Re-enable services in tiers: Tier-0 first, then Tier-1 (servers), then Tier-2 (endpoints/users).
Validate authentication flows: normal logons, service tickets, replication health, time sync, DNS health.
Continuous monitoring: heightened detections for weeks (not days). Attackers often attempt re-entry.

Pro tip: Make “validation” a required sign-off gate. For example: “No privileged group changes in last X hours,” “No suspicious DC logons,” “SYSVOL integrity verified,” and “break-glass tested.”

Post-incident hardening and lessons learned

This is where you reduce the chance of a repeat event and shorten the next response cycle.

Security improvements

Implement or tighten privileged tiering and admin workstation standards.
Reduce standing privilege (JIT/JEA where possible) and review delegation regularly.
Harden GPO change controls and audit SYSVOL changes.
Improve identity detections and centralize key events.

Process improvements

Update the playbook with what actually happened (not what you wish happened).
Add “decision timestamps” to remove ambiguity next time.
Run a tabletop focused on the weakest points found during the incident.
Store final artifacts: timeline, IOCs, actions taken, and hardening backlog.

Copy/paste templates: runbook structure & comms

Playbook structure (recommended headings)

Playbook: AD Compromise
1. Scope and assumptions
2. Severity definitions and triggers
3. Roles and decision rights
4. Evidence collection (what/where/how long)
5. Triage (first 60 minutes)
6. Containment (surgical → emergency)
7. Eradication (persistence removal + secret rotation plan)
8. Recovery (restore/rebuild + validation gates)
9. Communications (internal/external templates)
10. Post-incident actions (hardening + backlog)
11. Appendix: critical contacts, systems, scripts, and checklists

Internal “all-hands” message (short)

Subject: Security incident – temporary access changes

We are responding to a security incident affecting identity systems.
You may notice password prompts or access restrictions while we investigate.

Do not reboot devices if you see unusual login prompts.
Report suspicious emails, MFA prompts you did not initiate, or access issues to: [CHANNEL].

We will provide updates at: [CADENCE / STATUS PAGE].

Admin instruction (break-glass reminder)

Use only the approved admin workstation/jump host.
Do not sign in to DCs from standard endpoints.
Record every privileged action in the incident log (time, action, account, system).
If unsure, stop and escalate to the Incident Commander.

FAQ

How do I know it’s really an “AD compromise” and not a single endpoint issue?

Your triggers should focus on privileged identity impact: admin credential theft indicators, DC logon anomalies, privileged group changes, replication/identity detections, and widespread lateral movement.

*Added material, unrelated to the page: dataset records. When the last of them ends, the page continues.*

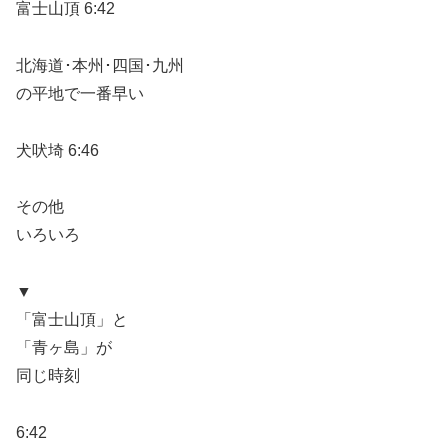
富士山頂 6:42
北海道･本州･四国･九州
の平地で一番早い
犬吠埼 6:46
その他
いろいろ
▼
「富士山頂」と
「青ヶ島」が
同じ時刻
6:42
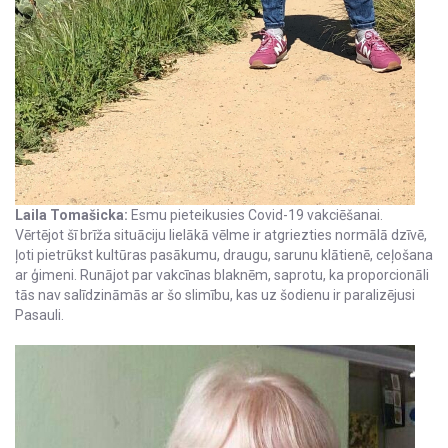
Laila Tomašicka:
Esmu pieteikusies Covid-19 vakciēšanai.
Vērtējot šī brīža situāciju lielākā vēlme ir atgriezties normālā dzīvē,
ļoti pietrūkst kultūras pasākumu, draugu, sarunu klātienē, ceļošana
ar ģimeni. Runājot par vakcīnas blaknēm, saprotu, ka proporcionāli
tās nav salīdzināmās ar šo slimību, kas uz šodienu ir paralizējusi
Pasauli.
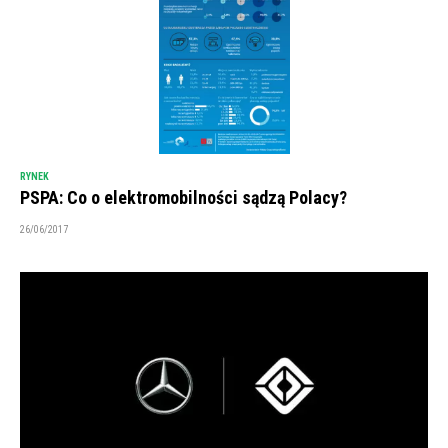
RYNEK
PSPA: Co o elektromobilności sądzą Polacy?
26/06/2017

If you can’t confidently scope it within an hour, treat it as SEV-1 until proven otherwise.

Should we reset everyone’s password immediately?

Not by default. Mass resets can cause business outages and don’t guarantee the attacker is out. Prefer tiered resets: privileged accounts first, then critical service accounts, then broader user base once containment and monitoring are in place.

What logging should be “must have” before an incident?

DC security logs with sufficient retention, centralized forwarding, endpoint telemetry (EDR), and identity detections. If you’re using Defender for Identity, ensure event collection is correctly configured and validated.

How often should we test this playbook?

Run a tabletop at least quarterly for Tier-0 compromise. Also test the operational “hard parts” (break-glass access, evidence collection, restore validation) at least twice a year.